COLLAPSING FISH STOCKS
Fish stocks around the world are in decline, underscored by the dramatic collapse of the once abundant cod fishery off eastern Canada, where 16th century explorers claimed they could throw baskets overboard and haul them up laden with fish.
More than 70 percent of the world's commercially important fish stocks are either over-exploited, depleted, slowly recovering or close to the maximum sustainable level of exploitation, according to the United Nations.
U.N. statistics show that consumption of fish worldwide has increased by 240 percent since 1960.
"Governments blatantly ignored the scientific evidence that had been in front of them regarding falling fish stocks and it looks like they are making the same mistake regarding climate change and other issues," said WWF's Shepard.
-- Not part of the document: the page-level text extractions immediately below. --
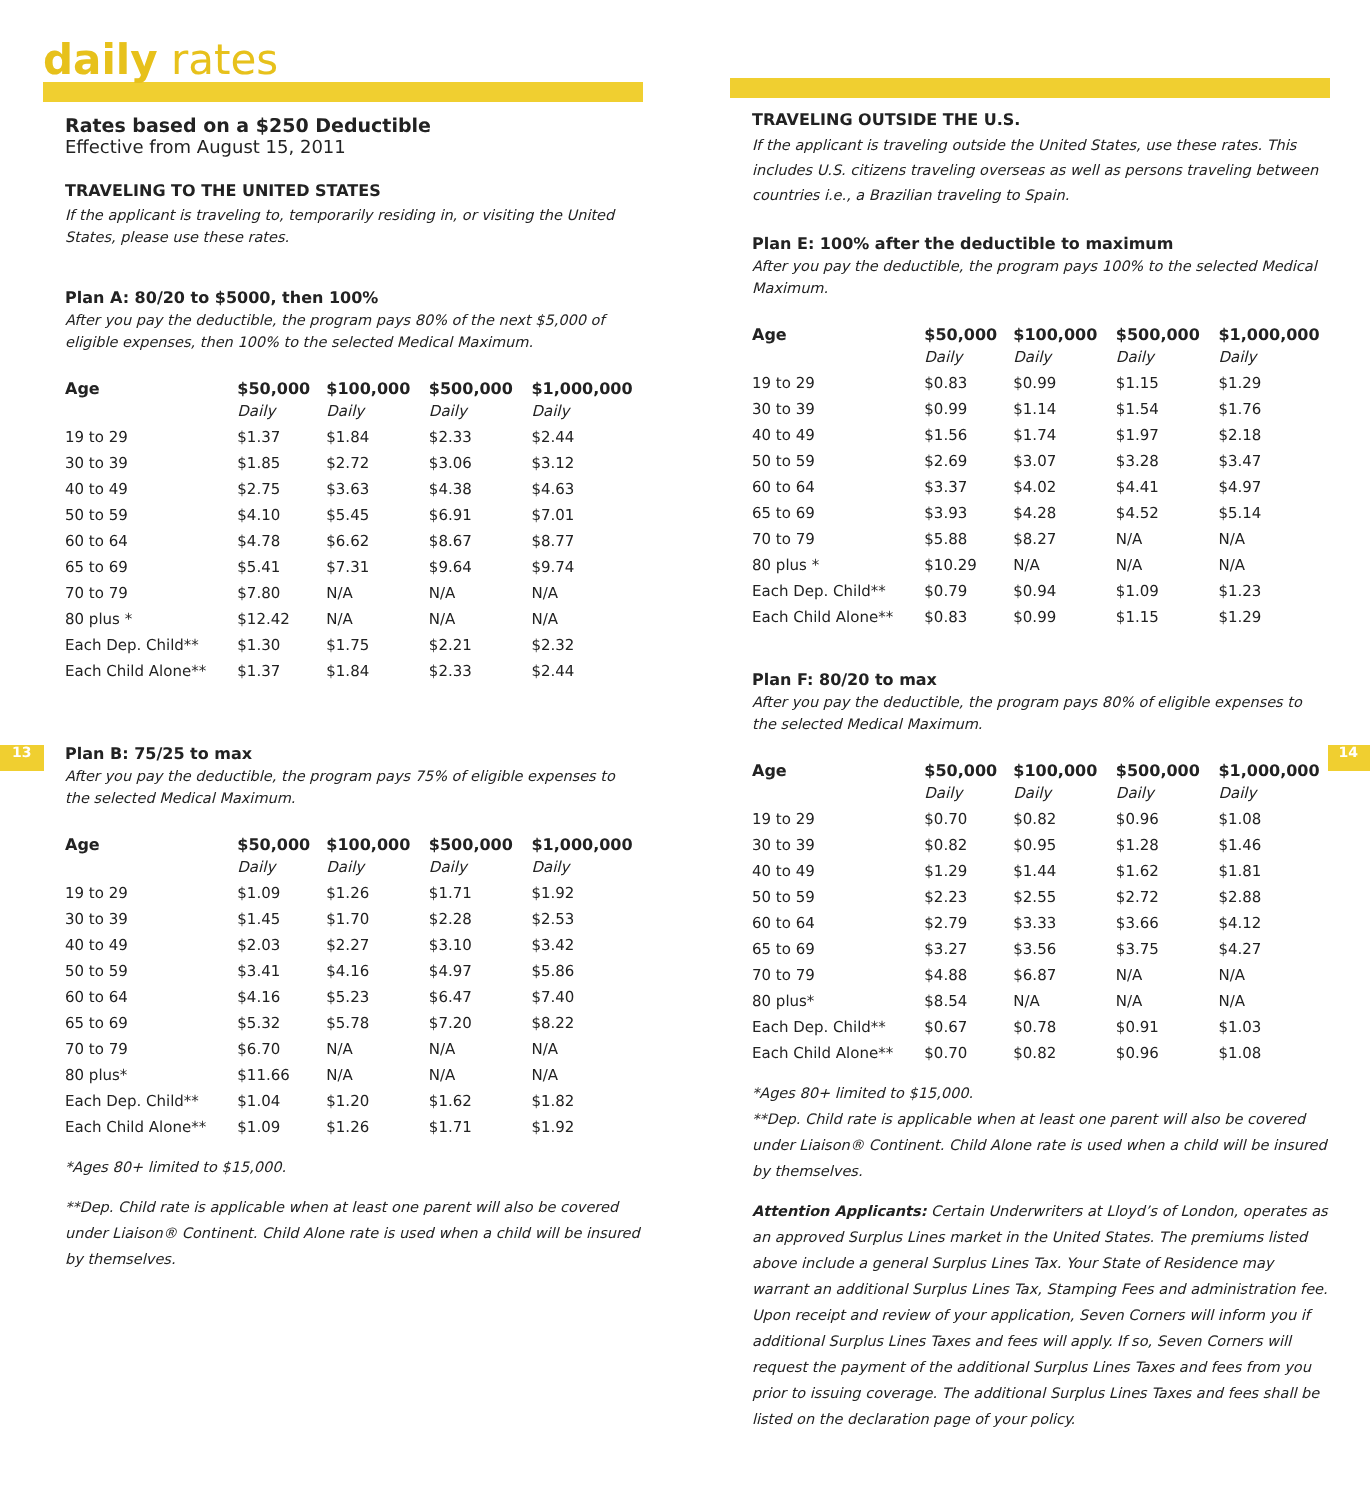13 14
daily rates
Rates based on a $250 Deductible
Effective from August 15, 2011
TRAVELING TO THE UNITED STATES
If the applicant is traveling to, temporarily residing in, or visiting the United States, please use these rates.
Plan A: 80/20 to $5000, then 100%
After you pay the deductible, the program pays 80% of the next $5,000 of eligible expenses, then 100% to the selected Medical Maximum.
| Age | $50,000 | $100,000 | $500,000 | $1,000,000 |
| --- | --- | --- | --- | --- |
| | Daily | Daily | Daily | Daily |
| 19 to 29 | $1.37 | $1.84 | $2.33 | $2.44 |
| 30 to 39 | $1.85 | $2.72 | $3.06 | $3.12 |
| 40 to 49 | $2.75 | $3.63 | $4.38 | $4.63 |
| 50 to 59 | $4.10 | $5.45 | $6.91 | $7.01 |
| 60 to 64 | $4.78 | $6.62 | $8.67 | $8.77 |
| 65 to 69 | $5.41 | $7.31 | $9.64 | $9.74 |
| 70 to 79 | $7.80 | N/A | N/A | N/A |
| 80 plus * | $12.42 | N/A | N/A | N/A |
| Each Dep. Child** | $1.30 | $1.75 | $2.21 | $2.32 |
| Each Child Alone** | $1.37 | $1.84 | $2.33 | $2.44 |
Plan B: 75/25 to max
After you pay the deductible, the program pays 75% of eligible expenses to the selected Medical Maximum.
| Age | $50,000 | $100,000 | $500,000 | $1,000,000 |
| --- | --- | --- | --- | --- |
| | Daily | Daily | Daily | Daily |
| 19 to 29 | $1.09 | $1.26 | $1.71 | $1.92 |
| 30 to 39 | $1.45 | $1.70 | $2.28 | $2.53 |
| 40 to 49 | $2.03 | $2.27 | $3.10 | $3.42 |
| 50 to 59 | $3.41 | $4.16 | $4.97 | $5.86 |
| 60 to 64 | $4.16 | $5.23 | $6.47 | $7.40 |
| 65 to 69 | $5.32 | $5.78 | $7.20 | $8.22 |
| 70 to 79 | $6.70 | N/A | N/A | N/A |
| 80 plus* | $11.66 | N/A | N/A | N/A |
| Each Dep. Child** | $1.04 | $1.20 | $1.62 | $1.82 |
| Each Child Alone** | $1.09 | $1.26 | $1.71 | $1.92 |
*Ages 80+ limited to $15,000.
**Dep. Child rate is applicable when at least one parent will also be covered under Liaison® Continent. Child Alone rate is used when a child will be insured by themselves.
TRAVELING OUTSIDE THE U.S.
If the applicant is traveling outside the United States, use these rates. This includes U.S. citizens traveling overseas as well as persons traveling between countries i.e., a Brazilian traveling to Spain.
Plan E: 100% after the deductible to maximum
After you pay the deductible, the program pays 100% to the selected Medical Maximum.
| Age | $50,000 | $100,000 | $500,000 | $1,000,000 |
| --- | --- | --- | --- | --- |
| | Daily | Daily | Daily | Daily |
| 19 to 29 | $0.83 | $0.99 | $1.15 | $1.29 |
| 30 to 39 | $0.99 | $1.14 | $1.54 | $1.76 |
| 40 to 49 | $1.56 | $1.74 | $1.97 | $2.18 |
| 50 to 59 | $2.69 | $3.07 | $3.28 | $3.47 |
| 60 to 64 | $3.37 | $4.02 | $4.41 | $4.97 |
| 65 to 69 | $3.93 | $4.28 | $4.52 | $5.14 |
| 70 to 79 | $5.88 | $8.27 | N/A | N/A |
| 80 plus * | $10.29 | N/A | N/A | N/A |
| Each Dep. Child** | $0.79 | $0.94 | $1.09 | $1.23 |
| Each Child Alone** | $0.83 | $0.99 | $1.15 | $1.29 |
Plan F: 80/20 to max
After you pay the deductible, the program pays 80% of eligible expenses to the selected Medical Maximum.
| Age | $50,000 | $100,000 | $500,000 | $1,000,000 |
| --- | --- | --- | --- | --- |
| | Daily | Daily | Daily | Daily |
| 19 to 29 | $0.70 | $0.82 | $0.96 | $1.08 |
| 30 to 39 | $0.82 | $0.95 | $1.28 | $1.46 |
| 40 to 49 | $1.29 | $1.44 | $1.62 | $1.81 |
| 50 to 59 | $2.23 | $2.55 | $2.72 | $2.88 |
| 60 to 64 | $2.79 | $3.33 | $3.66 | $4.12 |
| 65 to 69 | $3.27 | $3.56 | $3.75 | $4.27 |
| 70 to 79 | $4.88 | $6.87 | N/A | N/A |
| 80 plus* | $8.54 | N/A | N/A | N/A |
| Each Dep. Child** | $0.67 | $0.78 | $0.91 | $1.03 |
| Each Child Alone** | $0.70 | $0.82 | $0.96 | $1.08 |
*Ages 80+ limited to $15,000.
**Dep. Child rate is applicable when at least one parent will also be covered under Liaison® Continent. Child Alone rate is used when a child will be insured by themselves.
Attention Applicants: Certain Underwriters at Lloyd’s of London, operates as an approved Surplus Lines market in the United States. The premiums listed above include a general Surplus Lines Tax. Your State of Residence may warrant an additional Surplus Lines Tax, Stamping Fees and administration fee. Upon receipt and review of your application, Seven Corners will inform you if additional Surplus Lines Taxes and fees will apply. If so, Seven Corners will request the payment of the additional Surplus Lines Taxes and fees from you prior to issuing coverage. The additional Surplus Lines Taxes and fees shall be listed on the declaration page of your policy.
Climate change has also had an impact on fish stocks. Many scientists say that greenhouse gases produced by burning fossil fuels are linked to rising global temperatures. Warmer seas have damaged coral reefs that are vital habitats for tropical fish.
The world's biggest producer of greenhouse gases, the United States, has pulled out of the Kyoto agreement on reducing carbon dioxide emissions.
Some environmentalists say scrapping subsidies that encourage overfishing may not be enough to save some fish stocks.
"The cod fishery off east Canada is finished and probably won't come back. Often when you remove one species from an ecosystem another rushes in to fill the void, preventing any recovery," said Helene Bours, a fisheries expert with Greenpeace.